Еще одна сестра, Джоанни, жила в Калифорнии. Слава Богу, она была помоложе. Джоанни давным-давно, в юности, убежала из дома в надежде добиться успеха в качестве модели или кинозвезды, а теперь была замужем за деспотичным лос-анджелесским бизнесменом, который не любил ездить на Восток и презирал в их семье всех, кроме Голда. Она прилетала в Нью-Йорк одна несколько раз в год, чтобы увидеться только с теми, с кем хотела.

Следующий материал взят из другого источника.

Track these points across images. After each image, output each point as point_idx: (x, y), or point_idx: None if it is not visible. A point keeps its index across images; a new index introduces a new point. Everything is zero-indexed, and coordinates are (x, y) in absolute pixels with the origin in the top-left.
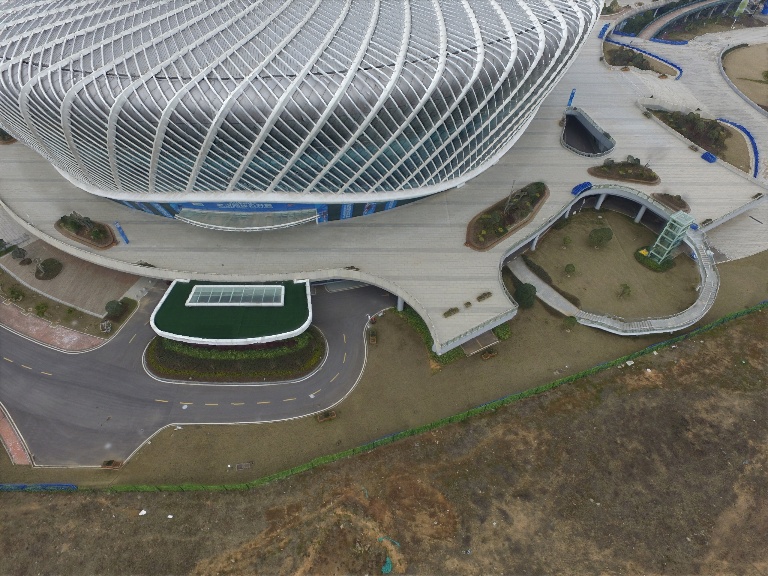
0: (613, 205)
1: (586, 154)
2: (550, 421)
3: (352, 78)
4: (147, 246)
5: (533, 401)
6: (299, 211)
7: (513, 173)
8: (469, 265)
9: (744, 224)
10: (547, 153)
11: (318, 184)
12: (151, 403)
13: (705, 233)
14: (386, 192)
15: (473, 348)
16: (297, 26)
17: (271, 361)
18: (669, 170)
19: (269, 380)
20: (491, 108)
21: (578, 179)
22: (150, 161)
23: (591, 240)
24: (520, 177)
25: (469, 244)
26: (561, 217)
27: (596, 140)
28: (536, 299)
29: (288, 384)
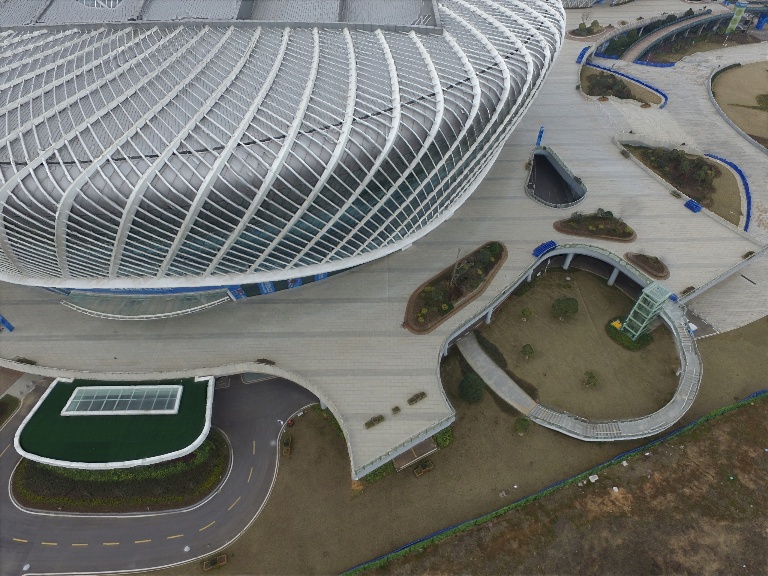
0: (584, 263)
1: (552, 205)
2: (489, 567)
3: (228, 157)
4: (33, 334)
5: (471, 536)
6: (206, 292)
7: (468, 230)
8: (404, 354)
9: (734, 285)
10: (509, 204)
11: (218, 267)
12: (7, 544)
13: (685, 307)
14: (309, 266)
15: (405, 459)
16: (173, 89)
17: (160, 483)
18: (647, 223)
19: (154, 509)
20: (421, 173)
21: (541, 236)
22: (4, 252)
23: (554, 311)
24: (475, 235)
25: (407, 325)
26: (523, 280)
27: (567, 184)
28: (486, 389)
29: (177, 514)
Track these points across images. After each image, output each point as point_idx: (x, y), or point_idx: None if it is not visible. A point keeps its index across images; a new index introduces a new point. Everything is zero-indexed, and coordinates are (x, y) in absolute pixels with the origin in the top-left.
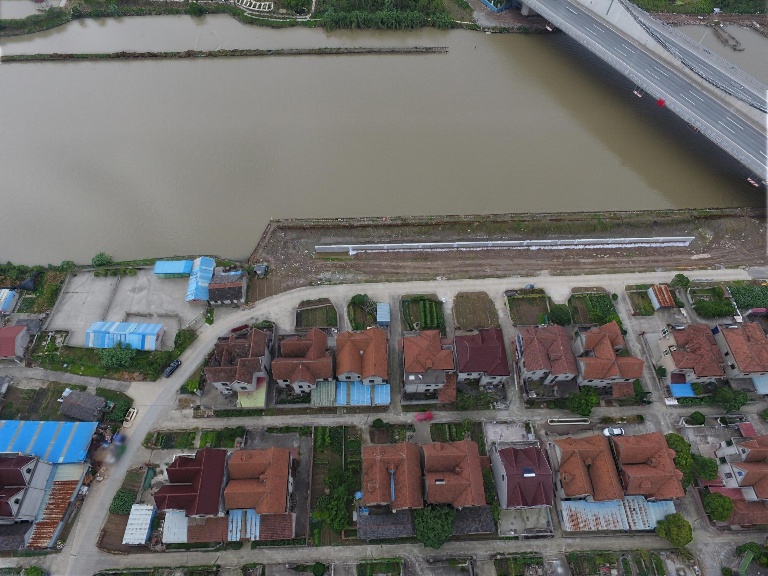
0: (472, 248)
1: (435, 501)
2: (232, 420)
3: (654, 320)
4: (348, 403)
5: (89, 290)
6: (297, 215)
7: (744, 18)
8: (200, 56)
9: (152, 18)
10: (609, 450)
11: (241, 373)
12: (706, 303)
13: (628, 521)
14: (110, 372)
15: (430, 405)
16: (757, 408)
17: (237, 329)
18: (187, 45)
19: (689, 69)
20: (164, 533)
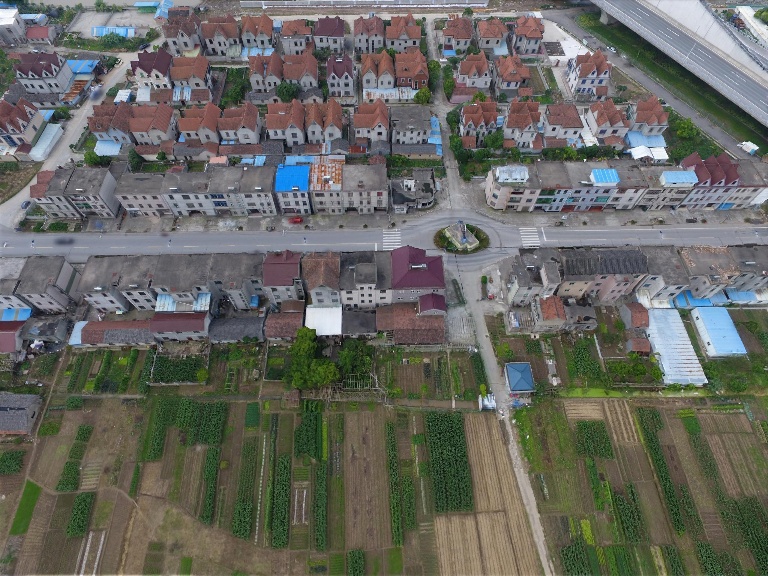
0: (343, 6)
1: (290, 83)
2: None
3: None
4: (248, 55)
5: (93, 18)
6: None
7: None
8: None
9: None
10: (391, 61)
11: (183, 29)
12: None
13: (399, 96)
14: (106, 49)
15: None
16: None
17: None
18: None
19: None
20: (137, 97)
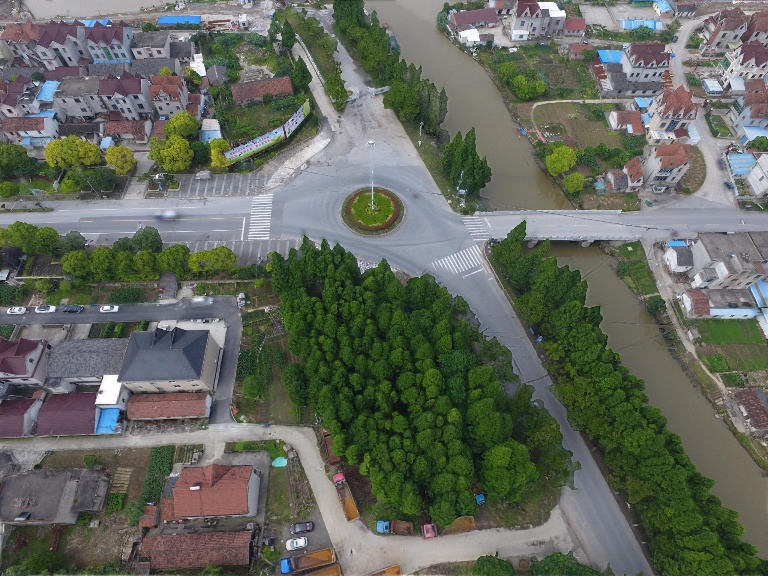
0: None
1: None
2: None
3: None
4: None
5: (593, 11)
6: None
7: None
8: None
9: None
10: None
11: None
12: None
13: None
14: (639, 41)
15: None
16: None
17: None
18: None
19: None
20: (732, 86)
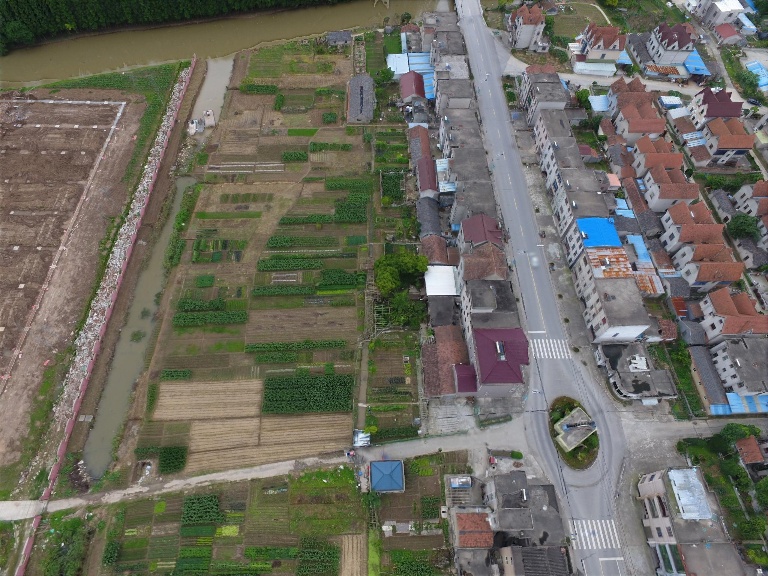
0: None
1: (760, 226)
2: None
3: None
4: None
5: None
6: None
7: None
8: None
9: None
10: None
11: None
12: None
13: None
14: (735, 79)
15: None
16: None
17: None
18: None
19: None
20: (674, 109)
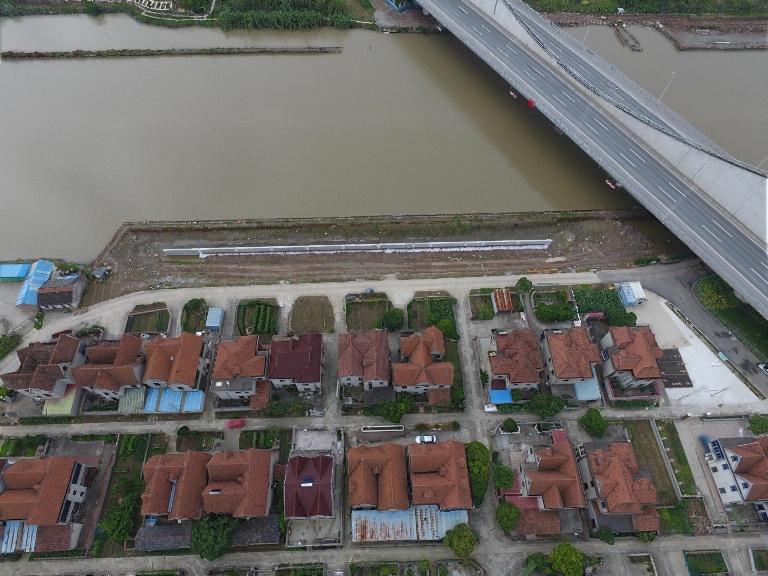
0: (326, 251)
1: None
2: (39, 428)
3: (492, 325)
4: (156, 410)
5: None
6: (153, 218)
7: (648, 18)
8: (88, 56)
9: (48, 18)
10: (402, 458)
11: (38, 380)
12: (543, 307)
13: (417, 531)
14: None
15: (244, 412)
16: (578, 414)
17: (58, 334)
18: (79, 45)
19: (564, 69)
20: None
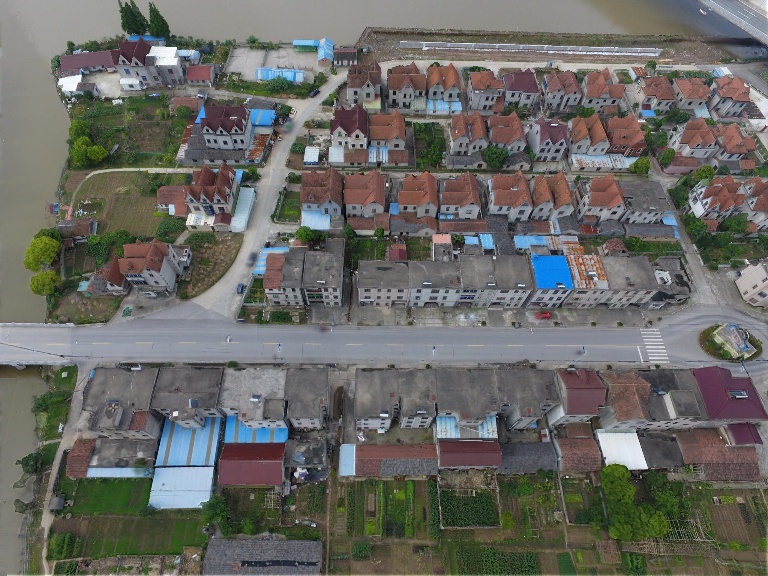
0: (508, 50)
1: (495, 146)
2: None
3: (632, 86)
4: (435, 109)
5: (247, 56)
6: (384, 26)
7: None
8: None
9: None
10: None
11: (370, 79)
12: (667, 74)
13: (612, 164)
14: (273, 94)
15: (486, 117)
16: None
17: None
18: None
19: None
20: (329, 157)
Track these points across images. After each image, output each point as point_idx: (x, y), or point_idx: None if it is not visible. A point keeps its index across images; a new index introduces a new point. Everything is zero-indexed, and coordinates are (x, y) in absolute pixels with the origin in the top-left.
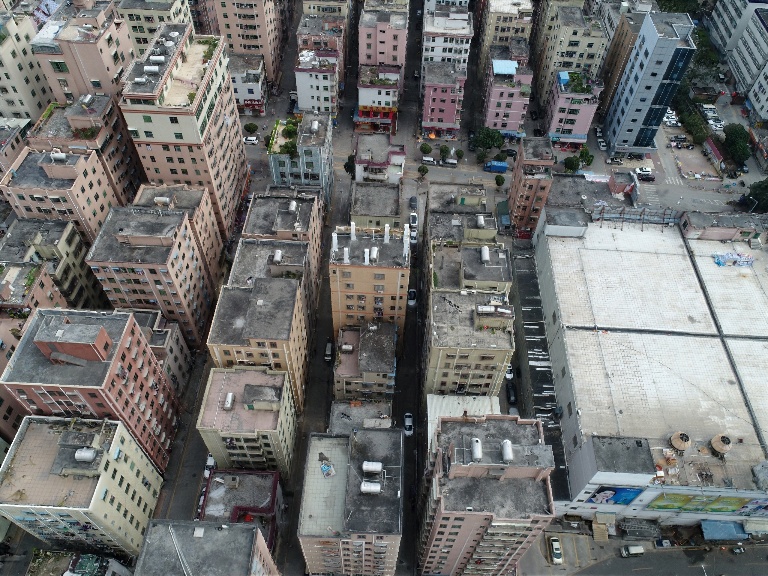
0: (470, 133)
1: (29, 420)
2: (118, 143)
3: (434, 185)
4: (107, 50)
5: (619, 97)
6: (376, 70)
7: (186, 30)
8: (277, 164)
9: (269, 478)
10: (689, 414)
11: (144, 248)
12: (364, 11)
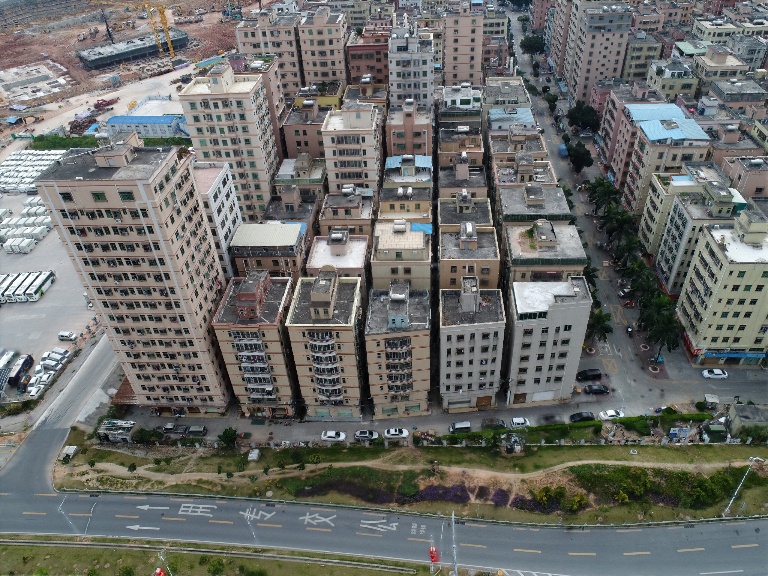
0: None
1: None
2: None
3: None
4: None
5: None
6: None
7: None
8: None
9: None
10: None
11: None
12: None
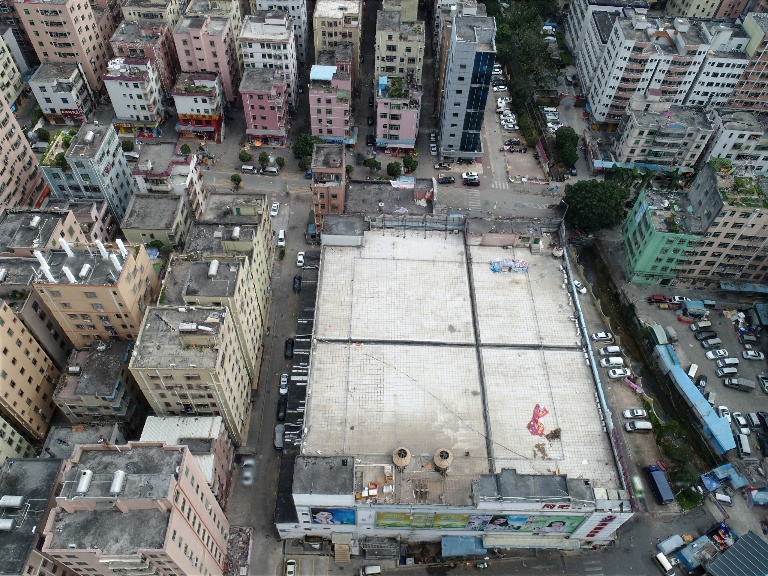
0: None
1: None
2: None
3: (216, 195)
4: None
5: (443, 101)
6: None
7: None
8: (52, 177)
9: None
10: (422, 428)
11: None
12: (184, 17)
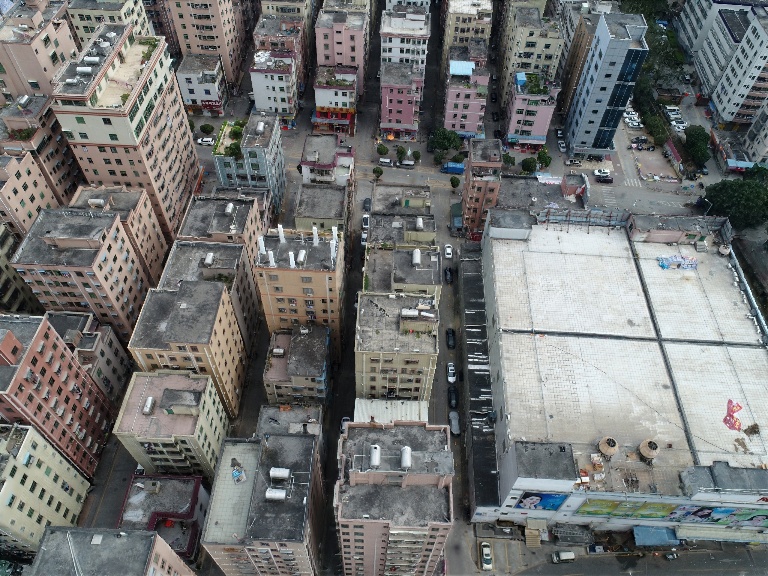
0: (429, 134)
1: None
2: (58, 144)
3: (380, 187)
4: (44, 51)
5: (578, 98)
6: (333, 71)
7: (125, 31)
8: (223, 165)
9: (191, 483)
10: (620, 419)
11: (72, 250)
12: (322, 11)
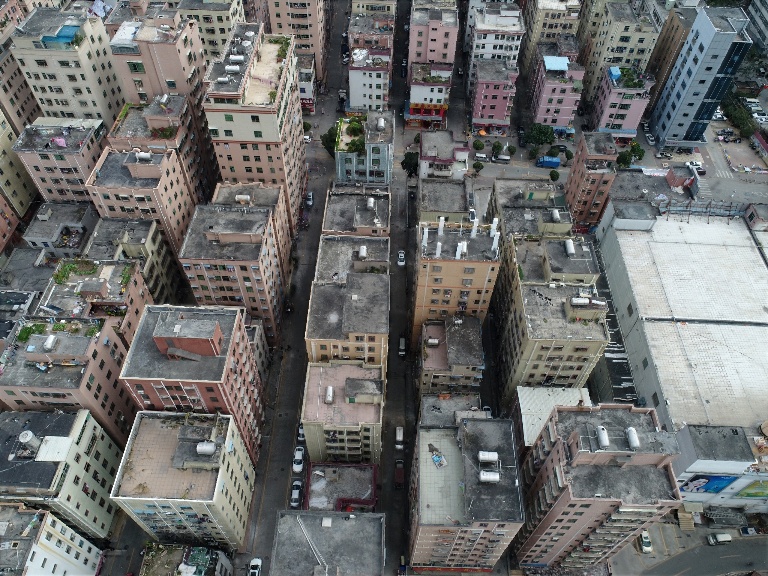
0: (519, 129)
1: (141, 415)
2: (191, 142)
3: (500, 181)
4: (183, 50)
5: (669, 92)
6: (427, 68)
7: (259, 30)
8: (344, 162)
9: (368, 470)
10: None
11: (233, 245)
12: (413, 9)
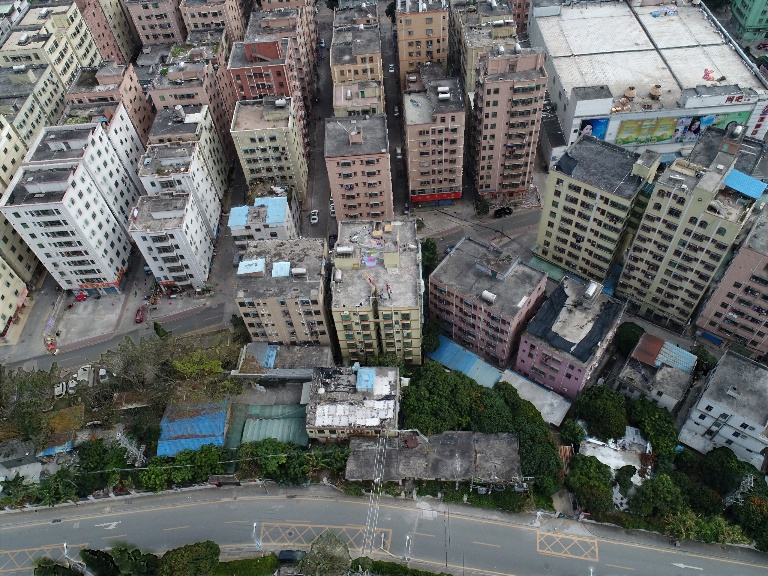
0: None
1: (239, 105)
2: None
3: None
4: None
5: None
6: None
7: None
8: None
9: None
10: (636, 84)
11: (278, 28)
12: None
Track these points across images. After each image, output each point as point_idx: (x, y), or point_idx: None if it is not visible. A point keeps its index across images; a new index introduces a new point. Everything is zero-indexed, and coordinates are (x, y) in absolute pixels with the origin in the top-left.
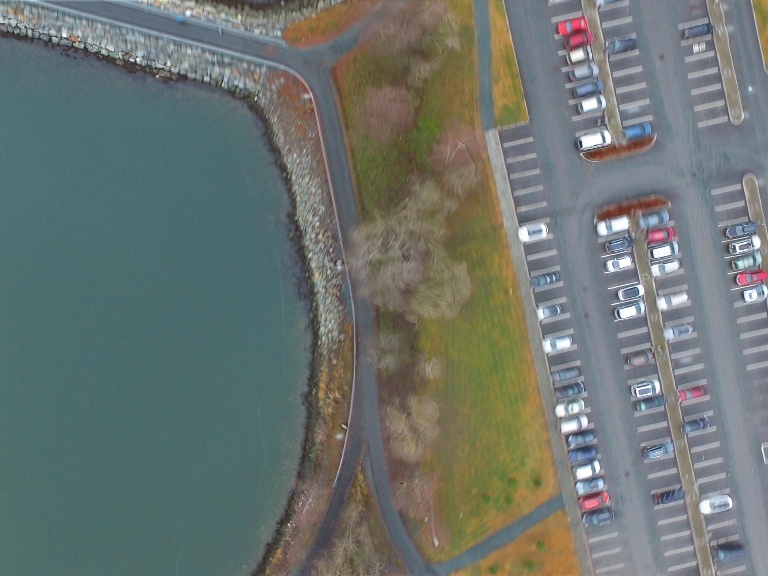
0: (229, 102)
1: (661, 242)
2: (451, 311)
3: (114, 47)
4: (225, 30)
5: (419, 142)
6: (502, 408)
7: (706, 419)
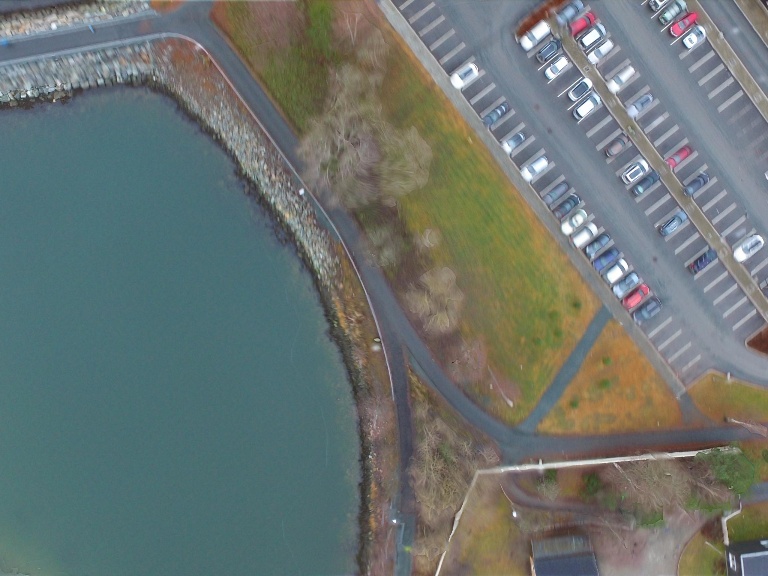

Голд обнаружил, что стал центром всеобщего внимания в семействе еще когда впервые стал приносить домой свой безукоризненный дневник с оценками или написанное на отлично сочинение. Мьюриел, которая была ближе всех к нему по возрасту, а в те дни своим дурным характером отравляла жизнь в основном Иде, даже тогда относилась к нему отвратительно. Занудливая Ида постоянно твердила Голду, что ему необходимо лучше учиться в школе, хотя он и без того учился идеально. И теперь бывали моменты, когда Голду казалось, что он может сойти с ума от безудержного преклонения и любви, которую все еще изливали на него Роза и Эстер, две его старшие сестры. Все надежды, которые он подавал, несомненно оправдались. Они светились от любви каждый раз, когда видели его, а ему хотелось, чтобы это свечение кончилось.

Он помнил, что, когда учился в колледже, Роза частенько отправляла ему по почте или давала двадцатку; делала это и Эстер. Как и Сид, обе старшие сестры начали работать, как только по окончании школы им удалось найти место. Ида сумела поступить в колледж и стала учительницей. Ида давала ему пятерки, строго инструктируя его при этом, как их надлежит тратить. Роза и Ида все еще работали, Роза — секретарем в фирме, куда устроилась еще во время Депрессии, а Ида — в системе государственной школы. Ида была теперь первым заместителем директора в начальной школе и крепилась, чтобы не сойти с ума в борьбе с воинствующими черными и латиноамериканцами, которые хотели, чтобы все евреи убирались, и не стеснялись говорить об этом. Эстер овдовела два года назад. Чуть ли не за одну ночь у нее выпали почти все волосы, а оставшиеся поседели. Время от времени она поговаривала о том, что собирается снова пойти работать бухгалтером. Но ей исполнилось пятьдесят семь, и она была слишком застенчива, чтобы попробовать. Мьюриел, муж которой, Виктор, зарабатывал хорошие деньги на оптовой торговле говядиной и телятиной, представляла собой резкий контраст остальным. Она, чтобы скрыть седину, красила в черный цвет волосы и играла в покер с друзьями, которые к тому же были завсегдатаями ипподрома. Заядлая курильщица с хрипловатым голосом и грубоватыми манерами, Мьюриел повсюду роняла пепел, который Ида с ее страстью к порядку убирала, ворча и благородно возмущаясь даже в доме самой Мьюриел.